# starting your 1st planted tank, for newbies!



## Erirku (Oct 5, 2004)

This is not a joke and this is not to offend anyone at all. I myself, am not an expert on planted tanks, but am finding it alittle more easier from all the APC members, and I personally want to take the time and say a big *THANK YOU'S*  .
The reason I am writting this topic is, once in a while I get these newbies who always ask a whole lot of questions, but I'm not the expert so I just give'em the basic advice. "what do you plan on growing, in what tank, do you CO2?, etc" And for all the unanswered questions I tell them about APC, AB, MFT, my 3 favorite sites including others.
So I just wanted to add some things for the newbies in aquascaping on what they should buy when starting their own tanks, and I hope other APC member will put their 2 cents in to make it all enjoyable.
First things first:
1) what size tank are you going to do the planting, or should I say start off with a low tech tank and then work your way up. ( their are some who catch on fast and start off at novice levels)
2) lighting, always go for compact fluorescents, never incadescents. And get alittle more than the recommended WPG.
3) I guess cycling (never did this)
4) do you CO2? If you have the money, buy yourself a regulator , cylinder, and diffusor
5)substrate, never plain old gravel, doesn't have any have any nutritional value for plant roots.
Too tired, maybe someone else can take off or fill in the gaps.
And please no criticisms!!! 
Thanks


----------



## BigFoot (Jan 3, 2005)

if they got the money i would recommend the ph controller of one kind or another not totally necessary but i found it easier to keep the ph where i want 24 hours a day :lol:


----------



## trenac (Jul 16, 2004)

1) Great advice, start out easy with a low light/low tech tank. Then move to a high light/high tech tank if that is your desire.

2) Your right no incandescents, they produce to much heat and little to no beneficial light for plants. Like you I think PC fixtures are the best but for a low light/low tech tank you can go with regular fluorescents plant bulbs (5000k-10000k) with a good reflector.

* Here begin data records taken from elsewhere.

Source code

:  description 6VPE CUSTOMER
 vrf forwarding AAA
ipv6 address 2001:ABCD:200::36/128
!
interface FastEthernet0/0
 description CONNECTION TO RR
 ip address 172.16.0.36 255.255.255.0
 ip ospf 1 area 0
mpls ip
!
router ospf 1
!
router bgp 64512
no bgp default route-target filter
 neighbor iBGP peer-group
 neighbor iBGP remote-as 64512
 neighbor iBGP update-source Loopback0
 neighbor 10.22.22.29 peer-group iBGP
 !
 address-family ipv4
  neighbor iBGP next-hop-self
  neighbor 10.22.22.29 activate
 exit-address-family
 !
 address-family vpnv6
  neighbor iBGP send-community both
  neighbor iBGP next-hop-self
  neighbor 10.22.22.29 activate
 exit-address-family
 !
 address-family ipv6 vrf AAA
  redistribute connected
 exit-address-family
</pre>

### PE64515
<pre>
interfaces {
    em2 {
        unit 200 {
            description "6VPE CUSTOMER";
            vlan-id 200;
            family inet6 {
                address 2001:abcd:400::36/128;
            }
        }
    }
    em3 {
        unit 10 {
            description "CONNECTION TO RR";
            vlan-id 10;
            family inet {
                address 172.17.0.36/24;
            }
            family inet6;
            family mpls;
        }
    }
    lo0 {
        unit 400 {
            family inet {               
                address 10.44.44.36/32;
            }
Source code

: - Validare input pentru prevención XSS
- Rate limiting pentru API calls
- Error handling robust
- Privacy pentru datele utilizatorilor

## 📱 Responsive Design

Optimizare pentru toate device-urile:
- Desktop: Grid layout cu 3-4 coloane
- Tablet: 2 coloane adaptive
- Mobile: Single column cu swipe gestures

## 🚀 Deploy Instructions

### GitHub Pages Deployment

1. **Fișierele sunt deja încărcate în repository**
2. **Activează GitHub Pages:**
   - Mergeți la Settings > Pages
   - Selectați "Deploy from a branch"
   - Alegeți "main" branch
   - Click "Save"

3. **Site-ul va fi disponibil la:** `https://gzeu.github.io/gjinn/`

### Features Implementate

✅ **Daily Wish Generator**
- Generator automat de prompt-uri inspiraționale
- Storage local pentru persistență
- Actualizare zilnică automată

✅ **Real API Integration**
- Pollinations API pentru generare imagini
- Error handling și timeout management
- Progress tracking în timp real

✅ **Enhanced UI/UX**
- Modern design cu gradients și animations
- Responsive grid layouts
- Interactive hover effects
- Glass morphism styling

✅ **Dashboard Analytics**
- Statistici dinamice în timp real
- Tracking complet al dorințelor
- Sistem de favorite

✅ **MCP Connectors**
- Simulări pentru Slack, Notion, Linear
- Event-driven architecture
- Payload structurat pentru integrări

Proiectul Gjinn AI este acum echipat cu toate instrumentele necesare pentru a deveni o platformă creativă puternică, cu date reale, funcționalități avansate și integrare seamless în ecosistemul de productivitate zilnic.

3) Cycling is not needed for a planted tank, since you have the plants taking the bad stuff out keeping the tank from having ammonia/nitrite spikes, associated with a normal cycle in a non-planted tank. Here is a link on this subject... http://rexgrigg.com/pg1.htm (look under cycling)

4) With a low light/low tech tank C02 is really not needed. Once you reach 2-3WPG you can do DIY pop bottle C02 in tanks 55G or below. In tanks 55G and larger and/or 3WPG +, pressurized C02 is needed.

5) Again good advice, substrates like Eco-complete/Fluorite are the best to use for a planted tank. However, another option is to use a natural plain gravel with addition of root tabs for the roots or a mixture of plant substrate and regular gravel (50/50).

So glad to hear that APC as helped you out. I can see you have learned a great deal


----------



## jeffhardy55555 (Jan 2, 2005)

How Much Flourite to use? a pound per gallon??


----------



## Erirku (Oct 5, 2004)

I usually go 1lb a gallon or alittle more. So if I have a 10 gallon tank, I would want 10lbs of substrate or alittle more. It depends on what you are planting.


----------



## trenac (Jul 16, 2004)

jeffhardy55555 said:


> How Much Flourite to use? a pound per gallon??


 Here is a link to calculate how much you need to use... http://www.plantedtank.net/substratecalculator.html
Go for 2-3" of depth.


----------